Para Décio Tarallo, diretor da Prosperity, consultoria especializada em logística, as empresas — indústria, operador logístico e varejista — precisam colaborar mais entre si para reduzir custos e melhorar a eficiência das entregas. “Existem alguns sistemas tecnológicos que permitem, entre outras coisas, que o fornecedor tenha acesso ao estoque do lojista. Assim, fica fácil fazer o abastecimento na loja no momento certo e evita-se um problema comum: caminhões parados esperando por horas para descarregar”, explica. Porém, as empresas brasileiras não têm o costume de compartilhar informações, diz o consultor. “O varejista, por exemplo, tem medo de sair prejudicado nas negociações com a indústria se ela souber como estão os níveis dos seus estoques”, afirma.

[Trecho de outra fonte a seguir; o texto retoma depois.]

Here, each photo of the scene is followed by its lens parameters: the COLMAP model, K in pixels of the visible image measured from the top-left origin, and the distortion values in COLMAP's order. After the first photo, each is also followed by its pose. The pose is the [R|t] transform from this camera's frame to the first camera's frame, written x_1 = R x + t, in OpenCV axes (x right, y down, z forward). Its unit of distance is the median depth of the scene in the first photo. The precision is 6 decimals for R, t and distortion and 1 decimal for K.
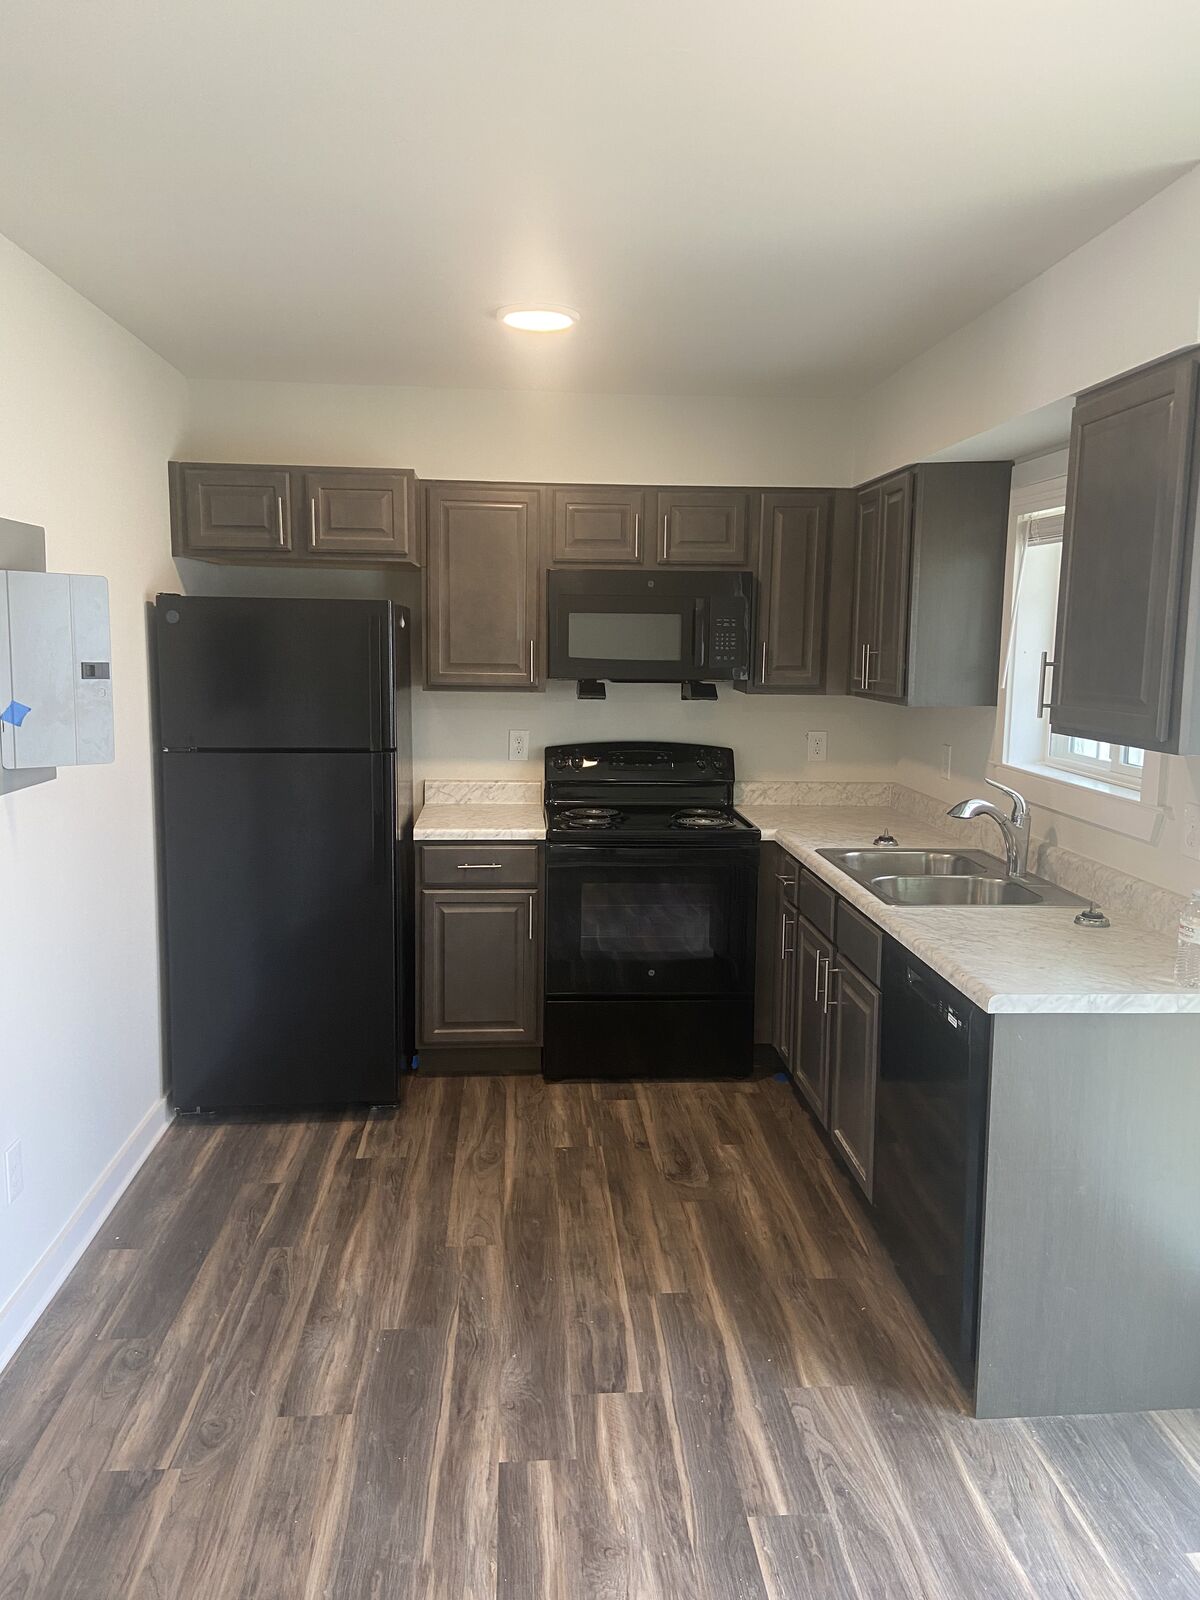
lens RADIAL K [[1193.7, 0, 607.4], [0, 1193.7, 789.6], [0, 0, 1]] dist [0.127021, -0.163834]
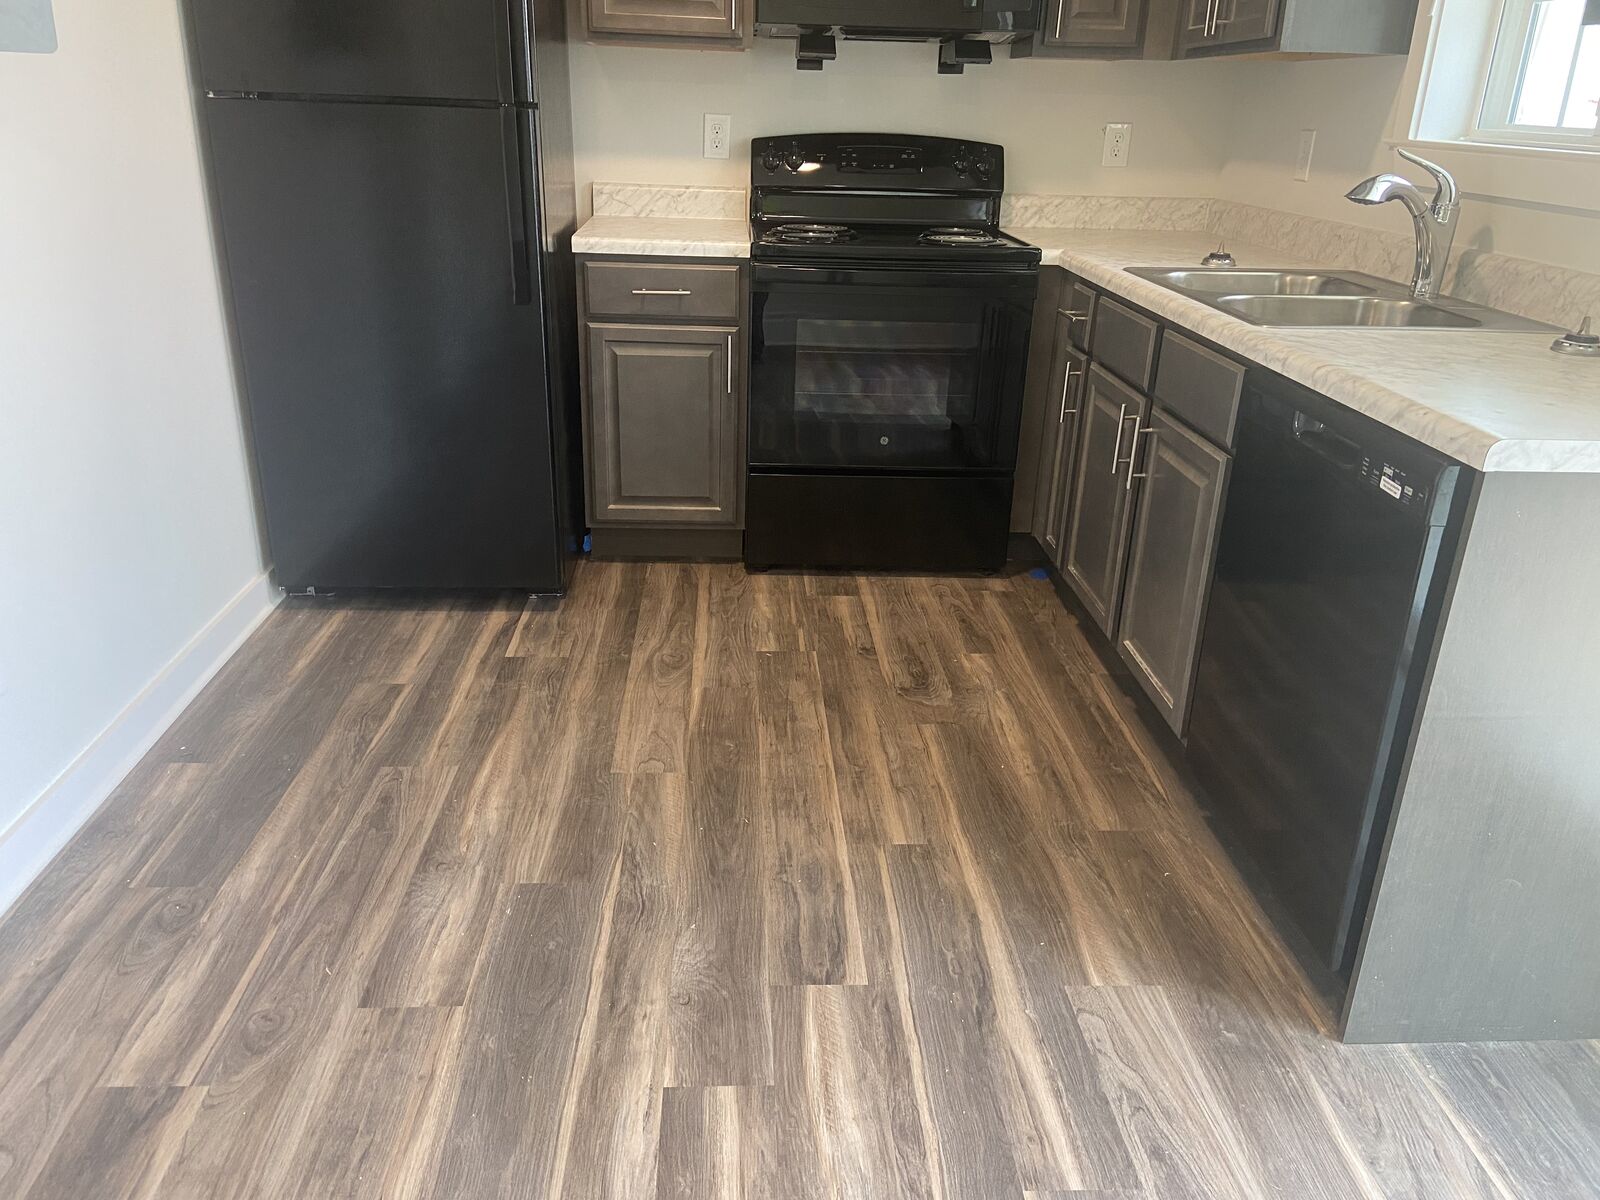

Na Ceva Logistics, o aprimoramento da tecnologia está entre as prioridades. Ela está implementando uma novidade que permite ao motorista realizar diversas atualizações no sistema da empresa pelo celular. “Quanto mais próximo possível do tempo real a informação é transmitida para nossa companhia e para o cliente, mais fácil fica para tomar decisões. O cliente quer agilidade e previsibilidade para poder reagir em caso de problema”, afirma Richard Vieites, vice-presidente executivo da empresa.